== Document excerpt
Life Inside Out is a 2013 American independent film directed by Jill D'Agnenica, written by Maggie Baird and Lori Nasso and starring Baird, Finneas O'Connell, David Cowgill, Nasso, William Dennis Hunt, and Goh Nakamura. The film premiered in competition at the 2013 Heartland Film Festival on October 18, 2013. winning both the Crystal Heart Award for Narrative Feature and Best Premiere  It went on to screen at 20 more film festivals, winning 15 awards. The film had a limited theatrical release starting on October 17, 2014, and was released on DVD and VOD on April 21, 2015 by Monarch Home Video. In 2022, Life Inside Out was re-released by Vertical Entertainment across streaming platforms including Amazon, Apple+, Redbox, and Google Play.

Plot
A mother of three teenaged sons, Laura Shaw (Maggie Baird) rediscovers her old guitar hidden under the bed, which reignites her love of songwriting. She starts going to open mic nights, bringing her sensitive youngest son, Shane (Finneas O'Connell) along with her. Her first performance is a disaster. Shane, who has been sullen and cut off from his family and friends, shows an unexpected interest in her music and he encourages her to stick with it. She continues to go to open mic nights, bringing Shane and gets more confident as she plays. Slowly her confidence spills over into her personal life as well and her relationships with her family begin to shift. Moreover, soon Shane, too, begins playing guitar and writing songs of his own. With the help of new friends at the club and YouTube videos, he quickly develops his skills, surprising Laura and the entire family. Through music they develop a connection to each other not only brings them closer together, it brings them closer to the ones they love.

Cast
 Maggie Baird as Laura Cushman Shaw
 Finneas O'Connell as Shane Shaw
 David Cowgill as Mike Shaw
 Lori Nasso as Lydia Cushman
 William Dennis Hunt as Bill Cushman
 Goh Nakamura as "Uncle" Sam Kansaki
 Orson Ossman as Devon Shaw
 Roscoe Brandon as Eli Shaw
 Emma Bell as Keira
 Alexandra Wilson as Vicky
 Patrick O'Connell as Skip
 Emily Jordan as Lucy
 Kalilah Harris as Chloe 
 Joe Hart as Wayne

Featured musicians
 Xenia as Xenia
 Goh Nakamura as "Uncle" Sam Kansaki
 Yogi Lonich as Yogi
 Steve McMorran as Steve
 Cindy Shapiro as Cherelle
 Emma Bell as Keira
 Joe Hart as Wayne

Production
Much of "Life Inside Out" was inspired by Maggie Baird and Lori Nasso's real experiences performing at open-mic nights. Maggie Baird and Finneas O'Connell are real life mother and son. Baird and O'Connell wrote all of their own songs that appear in the movie. In addition, the filmmakers enlisted other singer-songwriters to play their music in the open mic night scenes and used the work of many others as source music. The bulk of the movie's budget was secured via a successful Kickstarter campaign in 2012, raising over $41,000 toward the production of the film.
====
== Given records
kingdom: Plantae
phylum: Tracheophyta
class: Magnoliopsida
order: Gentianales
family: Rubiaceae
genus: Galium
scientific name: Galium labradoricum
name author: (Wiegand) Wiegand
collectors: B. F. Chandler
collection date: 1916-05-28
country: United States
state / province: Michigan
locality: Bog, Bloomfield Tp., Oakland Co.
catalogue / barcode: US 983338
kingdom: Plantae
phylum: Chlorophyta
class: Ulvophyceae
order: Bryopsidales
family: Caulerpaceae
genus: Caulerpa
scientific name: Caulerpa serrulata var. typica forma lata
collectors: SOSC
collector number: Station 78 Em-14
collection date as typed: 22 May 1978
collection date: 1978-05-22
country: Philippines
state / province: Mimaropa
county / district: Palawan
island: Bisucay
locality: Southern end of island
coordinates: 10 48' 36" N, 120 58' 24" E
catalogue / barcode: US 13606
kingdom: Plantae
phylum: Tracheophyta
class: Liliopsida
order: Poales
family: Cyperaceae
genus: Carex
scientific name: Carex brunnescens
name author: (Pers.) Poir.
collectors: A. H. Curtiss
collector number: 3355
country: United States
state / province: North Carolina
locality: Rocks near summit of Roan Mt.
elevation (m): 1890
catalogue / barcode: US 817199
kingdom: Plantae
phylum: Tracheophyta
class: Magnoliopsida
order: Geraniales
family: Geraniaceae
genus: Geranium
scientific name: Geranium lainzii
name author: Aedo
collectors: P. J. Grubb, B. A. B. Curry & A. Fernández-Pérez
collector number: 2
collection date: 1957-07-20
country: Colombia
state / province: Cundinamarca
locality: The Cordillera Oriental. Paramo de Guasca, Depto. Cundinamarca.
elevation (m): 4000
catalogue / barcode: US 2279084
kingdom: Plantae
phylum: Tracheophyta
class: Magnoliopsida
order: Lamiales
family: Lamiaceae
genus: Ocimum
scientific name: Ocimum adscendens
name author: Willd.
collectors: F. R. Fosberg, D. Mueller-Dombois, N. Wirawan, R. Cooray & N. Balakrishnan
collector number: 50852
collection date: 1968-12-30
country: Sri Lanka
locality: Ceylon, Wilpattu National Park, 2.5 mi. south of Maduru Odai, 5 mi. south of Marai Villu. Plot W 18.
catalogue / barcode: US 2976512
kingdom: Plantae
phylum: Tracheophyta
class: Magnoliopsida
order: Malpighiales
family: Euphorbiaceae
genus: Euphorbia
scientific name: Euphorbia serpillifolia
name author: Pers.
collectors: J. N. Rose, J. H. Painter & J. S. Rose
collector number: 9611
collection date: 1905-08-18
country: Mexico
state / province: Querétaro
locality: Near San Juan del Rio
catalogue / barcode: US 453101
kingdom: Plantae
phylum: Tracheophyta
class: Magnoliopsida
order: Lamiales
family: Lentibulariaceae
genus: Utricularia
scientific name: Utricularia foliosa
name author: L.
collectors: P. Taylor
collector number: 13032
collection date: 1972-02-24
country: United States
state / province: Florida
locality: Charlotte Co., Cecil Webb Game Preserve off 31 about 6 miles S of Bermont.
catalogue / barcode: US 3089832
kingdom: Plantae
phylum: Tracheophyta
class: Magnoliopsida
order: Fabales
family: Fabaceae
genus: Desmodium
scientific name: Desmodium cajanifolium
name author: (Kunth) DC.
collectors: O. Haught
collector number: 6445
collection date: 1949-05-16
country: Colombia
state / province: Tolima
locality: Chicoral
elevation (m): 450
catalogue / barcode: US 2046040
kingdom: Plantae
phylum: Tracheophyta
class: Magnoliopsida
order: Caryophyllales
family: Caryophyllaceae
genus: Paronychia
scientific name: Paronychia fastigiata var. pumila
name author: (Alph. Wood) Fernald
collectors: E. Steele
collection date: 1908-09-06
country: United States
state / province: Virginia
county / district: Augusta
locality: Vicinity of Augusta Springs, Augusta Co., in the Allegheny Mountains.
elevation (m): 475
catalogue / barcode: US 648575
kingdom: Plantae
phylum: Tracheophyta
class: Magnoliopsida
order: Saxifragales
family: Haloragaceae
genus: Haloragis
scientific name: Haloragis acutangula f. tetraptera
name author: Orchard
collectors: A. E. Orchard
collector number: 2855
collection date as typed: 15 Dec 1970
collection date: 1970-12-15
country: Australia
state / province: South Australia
====
Please list every streaming platform that the article on Life Inside Out names for the film's 2022 re-release.

Amazon, Apple+, Redbox, Google Play